Falling between the disposal cracks
- Details
The Court of Protection team at 39 Essex Chambers analyse an interesting appeal involving the Mental Health Act 1983, the Mental Capacity Act 2005 and the criminal law.
In R v Wood [2026] EWCA Crim 480 on 3 April 2018 firefighters found the appellant unconscious in his Sheffield Council bungalow after passers by spotted smoke. Expert evidence showed the fire had been started deliberately by igniting a curtain draped over the sofa. He had dyspraxia, was alcohol dependent, and had significant cognitive impairment from a 2015 fall causing a basal skull fracture and frontal brain haemorrhages, leaving him with dysexecutive syndrome. At the trial, no intermediary was provided, the court psychiatrist had not seen the medical records regarding his brain injury, and a concerned jury member passed the following note to the judge:
Sir, I hope you do not find this premature or critical, but I have immediate concerns over the mental capacity of the defendant based on his appearance, manner, behaviour in the dock. Is the legal system or the mental health system more appropriate? Perhaps this will be addressed. Sorry if this offends but it is an honest reflection.
The trial continued and he was convicted of arson being reckless as to whether life was endangered, and sentenced to an extended sentence of 9 years, consecutive to 11 months activated from a suspended sentence imposed the previous year for an earlier attempted arson. On appeal, fresh neuropsychological psychiatric evidence and unanimously concluded he had been unfit to stand trial, but that his condition was not treatable, so a hospital order was not sought.
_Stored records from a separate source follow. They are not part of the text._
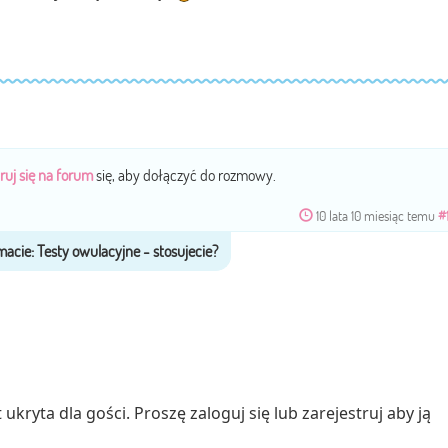
ruj się na forum
się, aby dołączyć do rozmowy.
10 lata 10 miesiąc temu
#
ukryta dla gości. Proszę zaloguj się lub zarejestruj aby ją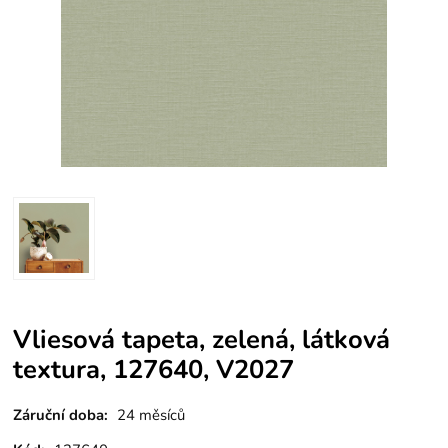
Vliesová tapeta, zelená, látková
textura, 127640, V2027
Záruční doba:
24 měsíců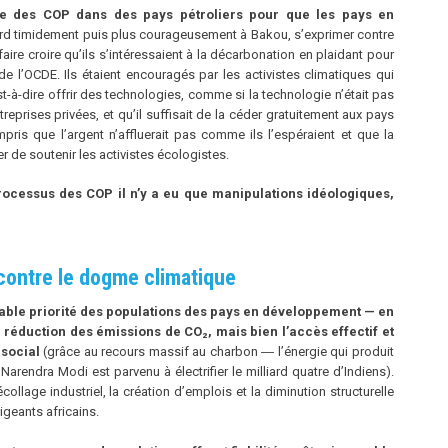
nue des COP dans des pays pétroliers pour que les pays en
rd timidement puis plus courageusement à Bakou, s’exprimer contre
aire croire qu’ils s’intéressaient à la décarbonation en plaidant pour
e l’OCDE. Ils étaient encouragés par les activistes climatiques qui
est-à-dire offrir des technologies, comme si la technologie n’était pas
eprises privées, et qu’il suffisait de la céder gratuitement aux pays
pris que l’argent n’affluerait pas comme ils l’espéraient et que la
r de soutenir les activistes écologistes.
ocessus des COP il n’y a eu que manipulations idéologiques,
ontre le dogme climatique
table priorité des populations des pays en développement — en
la réduction des émissions de CO₂, mais bien l’accès effectif et
social
(grâce au recours massif au charbon ― l’énergie qui produit
Narendra Modi est parvenu à électrifier le milliard quatre d’Indiens).
ollage industriel, la création d’emplois et la diminution structurelle
igeants africains.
A Care Act assessment concluded he had eligible needs for a supported living placement, but a supervision order was unavailable because neither the local authority nor the Probation Service would act as supervising officer. Moreover, he was found to have capacity to make decisions as to residence and care so there would be no means of enforcing any requirements imposed by a supervision order, particularly to prevent him accessing alcohol.
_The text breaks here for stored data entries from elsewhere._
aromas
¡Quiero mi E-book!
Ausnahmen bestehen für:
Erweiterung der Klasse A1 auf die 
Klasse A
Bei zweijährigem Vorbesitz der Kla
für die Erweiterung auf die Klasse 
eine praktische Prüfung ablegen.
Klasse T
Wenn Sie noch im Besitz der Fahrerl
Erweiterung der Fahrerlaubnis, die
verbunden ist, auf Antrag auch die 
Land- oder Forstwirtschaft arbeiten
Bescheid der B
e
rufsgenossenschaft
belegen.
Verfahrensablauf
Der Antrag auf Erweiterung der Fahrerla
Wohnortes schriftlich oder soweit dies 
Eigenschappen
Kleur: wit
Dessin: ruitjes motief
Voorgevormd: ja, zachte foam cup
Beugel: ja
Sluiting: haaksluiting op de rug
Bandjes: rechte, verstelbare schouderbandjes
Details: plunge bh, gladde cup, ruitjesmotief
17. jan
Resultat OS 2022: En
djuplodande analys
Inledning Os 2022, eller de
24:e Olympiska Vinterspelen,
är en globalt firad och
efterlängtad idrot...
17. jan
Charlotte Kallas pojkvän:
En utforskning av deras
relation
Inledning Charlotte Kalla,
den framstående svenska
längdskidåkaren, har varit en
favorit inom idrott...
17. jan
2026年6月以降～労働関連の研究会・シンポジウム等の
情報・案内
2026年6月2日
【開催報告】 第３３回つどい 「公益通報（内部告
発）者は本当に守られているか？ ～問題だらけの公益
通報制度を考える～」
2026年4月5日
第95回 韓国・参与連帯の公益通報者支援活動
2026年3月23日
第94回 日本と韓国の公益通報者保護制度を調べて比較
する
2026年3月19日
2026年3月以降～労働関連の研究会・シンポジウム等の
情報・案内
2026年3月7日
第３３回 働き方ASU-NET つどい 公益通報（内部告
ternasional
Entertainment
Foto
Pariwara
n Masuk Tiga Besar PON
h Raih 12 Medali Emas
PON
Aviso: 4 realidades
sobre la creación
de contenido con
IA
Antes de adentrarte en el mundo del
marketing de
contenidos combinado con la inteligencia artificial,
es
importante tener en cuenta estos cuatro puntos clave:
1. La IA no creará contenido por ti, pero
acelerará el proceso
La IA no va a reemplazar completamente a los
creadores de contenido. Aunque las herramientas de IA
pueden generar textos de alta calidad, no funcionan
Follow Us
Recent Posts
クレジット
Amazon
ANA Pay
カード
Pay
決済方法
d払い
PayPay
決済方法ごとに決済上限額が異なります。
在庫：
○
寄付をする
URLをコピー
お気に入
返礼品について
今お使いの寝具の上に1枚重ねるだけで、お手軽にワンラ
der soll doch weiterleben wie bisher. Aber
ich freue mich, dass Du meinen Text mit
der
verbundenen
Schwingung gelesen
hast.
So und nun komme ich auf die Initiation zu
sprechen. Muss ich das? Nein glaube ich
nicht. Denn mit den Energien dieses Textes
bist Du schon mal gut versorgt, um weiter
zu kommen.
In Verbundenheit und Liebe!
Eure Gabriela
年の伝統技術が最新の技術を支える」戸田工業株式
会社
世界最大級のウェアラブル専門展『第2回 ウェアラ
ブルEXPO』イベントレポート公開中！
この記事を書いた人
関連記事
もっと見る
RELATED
Accordingly, in the absence of a hospital or supervision order disposal, the Court allowed the appeal, quashed the conviction, substituted findings of disability and that he did the act, and made an order for absolute discharge. The local authority was to arrange supported living accommodation to which the appellant consented to avoid street homelessness, and Probation would trigger MAPPA arrangements to manage the risks.
Comment
Aside from the impressive intervention of the juror regarding the appellant’s fitness to stand trial, this case illustrates the difficulties navigating the hospital order/supervision order/absolute discharge options of the criminal courts for those found unfit. In relation to his capacity, given the repeated fire-setting incidents, it would have been interesting to test the evidence as to whether his mental impairment was causing him to be unable to ‘use’ the information relevant to residence and care. The case certainly illustrates the importance of multi-agency co-operation when someone has a brain injury, alcohol dependency and an offending history when the person cannot be detained in prison, hospital or in social care.
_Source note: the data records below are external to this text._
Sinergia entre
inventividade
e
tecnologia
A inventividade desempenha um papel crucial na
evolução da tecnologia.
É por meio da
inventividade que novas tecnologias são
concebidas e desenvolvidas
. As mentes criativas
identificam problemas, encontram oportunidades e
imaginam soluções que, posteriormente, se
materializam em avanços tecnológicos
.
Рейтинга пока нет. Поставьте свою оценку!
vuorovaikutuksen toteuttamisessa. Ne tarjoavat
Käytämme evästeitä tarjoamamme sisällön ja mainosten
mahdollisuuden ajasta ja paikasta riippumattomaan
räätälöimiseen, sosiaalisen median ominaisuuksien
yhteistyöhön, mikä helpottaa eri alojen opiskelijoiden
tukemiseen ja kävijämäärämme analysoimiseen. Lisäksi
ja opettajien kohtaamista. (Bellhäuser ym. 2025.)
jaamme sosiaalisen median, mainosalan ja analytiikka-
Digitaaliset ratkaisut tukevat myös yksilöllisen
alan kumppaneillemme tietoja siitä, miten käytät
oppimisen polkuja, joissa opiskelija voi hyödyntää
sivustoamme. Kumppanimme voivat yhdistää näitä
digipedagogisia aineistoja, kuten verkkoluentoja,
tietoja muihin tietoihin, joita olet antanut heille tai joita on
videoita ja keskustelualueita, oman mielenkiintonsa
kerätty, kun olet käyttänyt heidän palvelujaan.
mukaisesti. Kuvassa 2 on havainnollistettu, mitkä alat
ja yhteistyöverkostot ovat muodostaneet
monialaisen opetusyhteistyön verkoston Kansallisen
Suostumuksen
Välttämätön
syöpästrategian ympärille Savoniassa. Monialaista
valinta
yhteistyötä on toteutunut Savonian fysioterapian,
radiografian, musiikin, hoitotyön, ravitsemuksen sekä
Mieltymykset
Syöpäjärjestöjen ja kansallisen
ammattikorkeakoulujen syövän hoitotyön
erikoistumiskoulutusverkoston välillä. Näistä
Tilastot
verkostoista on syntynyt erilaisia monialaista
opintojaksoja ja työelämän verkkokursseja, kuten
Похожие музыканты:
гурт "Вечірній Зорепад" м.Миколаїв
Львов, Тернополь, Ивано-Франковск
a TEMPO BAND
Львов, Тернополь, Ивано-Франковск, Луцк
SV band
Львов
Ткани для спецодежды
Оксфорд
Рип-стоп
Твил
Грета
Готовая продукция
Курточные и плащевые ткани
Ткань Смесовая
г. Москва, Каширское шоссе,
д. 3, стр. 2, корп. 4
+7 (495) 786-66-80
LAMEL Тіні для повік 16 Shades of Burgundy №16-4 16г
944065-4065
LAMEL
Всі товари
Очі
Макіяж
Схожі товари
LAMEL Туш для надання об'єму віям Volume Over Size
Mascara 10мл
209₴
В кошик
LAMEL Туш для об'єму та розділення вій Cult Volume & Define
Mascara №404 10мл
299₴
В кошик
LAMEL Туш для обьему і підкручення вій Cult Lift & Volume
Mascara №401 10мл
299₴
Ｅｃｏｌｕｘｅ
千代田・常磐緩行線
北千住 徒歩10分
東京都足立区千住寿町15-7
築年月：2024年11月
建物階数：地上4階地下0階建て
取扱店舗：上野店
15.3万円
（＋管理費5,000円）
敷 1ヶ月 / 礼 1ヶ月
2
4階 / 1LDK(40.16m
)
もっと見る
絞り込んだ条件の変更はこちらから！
Given that “Dependence on alcohol or drugs is not considered to be a disorder or disability of the mind” (MHA s1(3)), the following paragraph of the judgment raised an eyebrow:
“48. A hospital order is not an option in the present case, because the medical professionals do not support it. Whilst alcohol dependency is a recognised mental disorder within the meaning of the Mental Health Act 1983, and qualifies as a mental health condition for the purposes of treatment, it does not qualify as a basis for detention in hospital.
Whilst alcohol dependency is excluded from the ‘mental disorder’ definition, there can of course be mental disorders associated with it. Moreover, a brain injury resulting in personality and behavioural changes can also amount to a ‘mental disorder’, which is the cornerstone of any form of health or social care ‘unsound mind’ detention for Article 5(1)(e) purposes.